Just to clrify one phrase the OP wrote: strictly speaking, no address associated to a program (code or data) is known at compile time. Programs usually are loaded at whatever address the OS determines. The final address a program sees (for example, to read a global variable) is patched by the OS in the very program code, using some sort of relocation table. DLL functions called by a program have a similar mechanism, where the IDATA section of the executable is converted into a jump table to jump to the actual address of a function in a DLL, taking the actual addresses from the DLL in memory.
That said, it is indeed possible to know by advance where a variable will be placed, if the program is linked with no relocation information. This is possible in Windows, where you can tell the linker to load the program to an absolute virtual address. The OS loader will try to load your program to that address, if possible.
However, this feature is not recommended because it can lead to easily exploiting possible security holes. If an attacker discovers a security hole in a program and try to inject code into it, it will be easier for him if the program has all its variables and functions in specific addresses, so the malicious code will know where to make patches to gain control of that program.
What you're getting is a segfault - when you're trying to access memory you don't have permission to access. Pointers, at least for userspace, must point to some variable, object, function, etc. You can set a pointer to a variable with the & operator - int* somePtr = &variableToPointTo, or to another pointer - int* someNewPtr = somePtr. In kernel mode (ring 0) or for OS development, you can do that, BUT IT IS NOT ADVISED TO DO SO. In MS-DOS, you could destroy your machine because there was no protection against that.
I'm trying to debug a program I've written. According to the debugger a particular void * holds the value 0x804b008. I'd like to be able to dereference this value (cast it to an int * and get it's value).
I'm getting a Segmentation Error with this code. (The program with the void * is still running in the background btw - it's 'paused')
#include <stdio.h>
int main() {
int* pVal = (int *)0x804b008;
printf("%d", *pVal);
}
I can see why being able to deference any point in memory could be dangerous so maybe that's why this isn't working.
Thank you!
Your program (running in the debugger) and this one won't be running in the same virtual memory space; accessing that pointer (even if it were a valid one) won't give you any information.
Every program running on your machine has its own logical address space. Your operating system, programming language runtime, and other factors can affect the actual literal values you see used as pointers for any given program. But one program definitely can't see into another program's memory space, barring of course software debuggers, which do some special tricks to support this behaviour.

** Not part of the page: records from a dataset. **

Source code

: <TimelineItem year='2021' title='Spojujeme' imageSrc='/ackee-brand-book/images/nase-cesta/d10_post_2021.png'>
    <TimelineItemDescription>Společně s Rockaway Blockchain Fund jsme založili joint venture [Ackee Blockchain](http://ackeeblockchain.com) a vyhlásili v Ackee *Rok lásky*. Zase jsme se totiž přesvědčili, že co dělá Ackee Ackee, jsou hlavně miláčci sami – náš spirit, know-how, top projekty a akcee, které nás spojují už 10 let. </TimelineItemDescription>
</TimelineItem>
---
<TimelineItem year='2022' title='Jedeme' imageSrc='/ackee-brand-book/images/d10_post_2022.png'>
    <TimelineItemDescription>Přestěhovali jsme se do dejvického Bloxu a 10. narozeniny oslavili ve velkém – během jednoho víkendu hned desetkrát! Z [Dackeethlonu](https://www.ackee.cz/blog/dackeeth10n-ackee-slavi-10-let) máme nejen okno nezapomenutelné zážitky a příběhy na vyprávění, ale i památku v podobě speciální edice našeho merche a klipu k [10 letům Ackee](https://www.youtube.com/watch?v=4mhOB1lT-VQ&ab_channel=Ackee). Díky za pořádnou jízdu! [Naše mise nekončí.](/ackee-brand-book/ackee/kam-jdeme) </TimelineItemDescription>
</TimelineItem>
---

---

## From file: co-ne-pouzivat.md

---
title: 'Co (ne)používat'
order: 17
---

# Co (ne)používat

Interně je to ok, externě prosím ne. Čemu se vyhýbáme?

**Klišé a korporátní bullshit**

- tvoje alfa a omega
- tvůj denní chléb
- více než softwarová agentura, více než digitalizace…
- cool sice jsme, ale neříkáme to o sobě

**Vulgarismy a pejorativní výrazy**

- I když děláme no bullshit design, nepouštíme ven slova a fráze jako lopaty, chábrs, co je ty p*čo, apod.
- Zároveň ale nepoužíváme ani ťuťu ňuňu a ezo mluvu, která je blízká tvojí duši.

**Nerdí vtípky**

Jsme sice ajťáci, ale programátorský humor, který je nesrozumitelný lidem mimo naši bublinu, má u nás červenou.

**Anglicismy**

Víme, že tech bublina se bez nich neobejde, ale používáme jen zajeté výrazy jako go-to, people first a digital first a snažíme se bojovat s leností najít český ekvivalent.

In any case, your debugger should let you see whatever memory you want while your program is paused - assuming you have a valid address. In gdb x/x 0x804b008 would get you what you want to see.
For more information:
Wikipedia article on Virtual Memory.
gdb documentation
It's quite simple. The OS knows that address does not belong to your program, so you can't print it without bypassing memory protection.